[PASSAGE FOR REVIEW]:
[Start of section]

Editorial: Citizens have a right to expect transparency in government


The agreement between citizens and their government representatives in our democracy should be completely carried out.

We elect them to conduct the people’s business and we send our governments – local, state and federal – taxes and fees for those things that serve society: the military, infrastructure, education, law enforcement and much more.

But there are elected representatives (and their appointed officials) who don’t want the public knowing what they’ve done, what they are planning to do or how those tax dollars are spent.

This failure to commit to full transparency is why we have Sunshine Week, which is a national effort promoting open government and freedom of information.

Though newspapers and other media groups spearhead the initiative, others play a vital role in reminding public officials and agencies of their responsibility to conduct the people’s business in public. Among these advocates for “sunshine” are civic groups, nonprofits and citizens who believe that government must held accountable for its actions.

[End of section]

[YOUR ASSIGNMENT]:
Reproduce the passage of the editorial on government transparency from "Editorial: Citizens have" up to and including "freedom of information.".

[RECORD EXCERPTS]:
[Start of section]

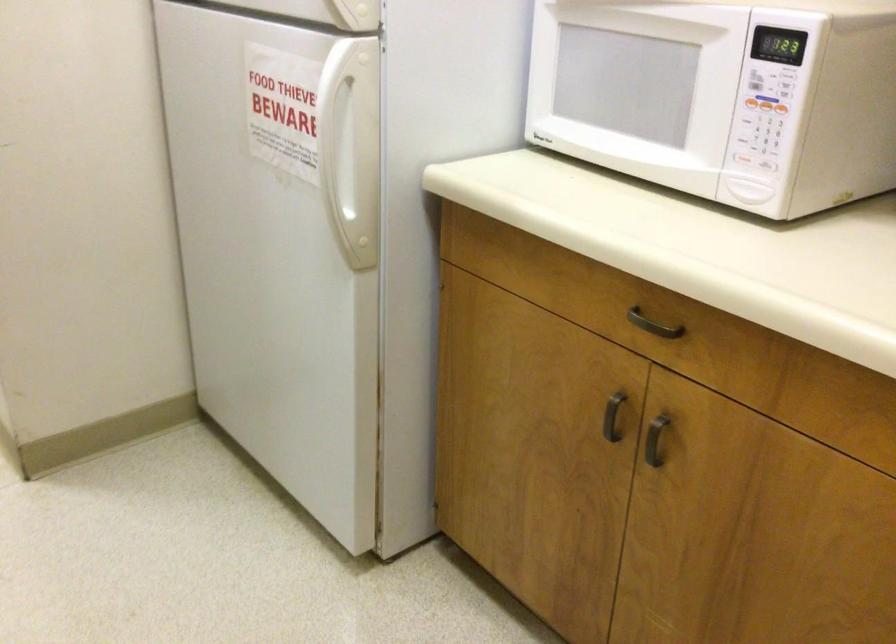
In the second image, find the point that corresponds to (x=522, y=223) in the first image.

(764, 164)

[End of section]
[Start of section]

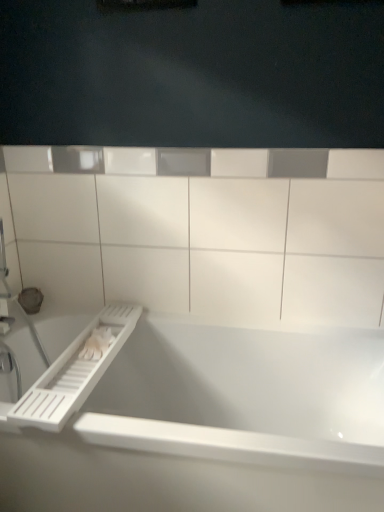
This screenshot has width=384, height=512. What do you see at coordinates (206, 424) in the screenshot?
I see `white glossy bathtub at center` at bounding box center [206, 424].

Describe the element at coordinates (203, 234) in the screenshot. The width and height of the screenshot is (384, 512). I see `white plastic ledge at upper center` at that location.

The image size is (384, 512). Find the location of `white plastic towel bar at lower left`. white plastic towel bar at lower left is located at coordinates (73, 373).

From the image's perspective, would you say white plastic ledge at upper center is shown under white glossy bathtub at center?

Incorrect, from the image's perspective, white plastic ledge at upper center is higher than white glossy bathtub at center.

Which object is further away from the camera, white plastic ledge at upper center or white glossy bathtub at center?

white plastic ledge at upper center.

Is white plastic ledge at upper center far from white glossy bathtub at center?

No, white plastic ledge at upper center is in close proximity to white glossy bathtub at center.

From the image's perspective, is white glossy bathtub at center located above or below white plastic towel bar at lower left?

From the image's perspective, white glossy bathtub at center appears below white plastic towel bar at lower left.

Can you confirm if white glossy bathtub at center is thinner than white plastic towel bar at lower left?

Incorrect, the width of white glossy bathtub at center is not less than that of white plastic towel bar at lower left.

[End of section]

[SOLUTION TO THIS PROBLEM]:
Editorial: Citizens have a right to expect transparency in government


The agreement between citizens and their government representatives in our democracy should be completely carried out.

We elect them to conduct the people’s business and we send our governments – local, state and federal – taxes and fees for those things that serve society: the military, infrastructure, education, law enforcement and much more.

But there are elected representatives (and their appointed officials) who don’t want the public knowing what they’ve done, what they are planning to do or how those tax dollars are spent.

This failure to commit to full transparency is why we have Sunshine Week, which is a national effort promoting open government and freedom of information.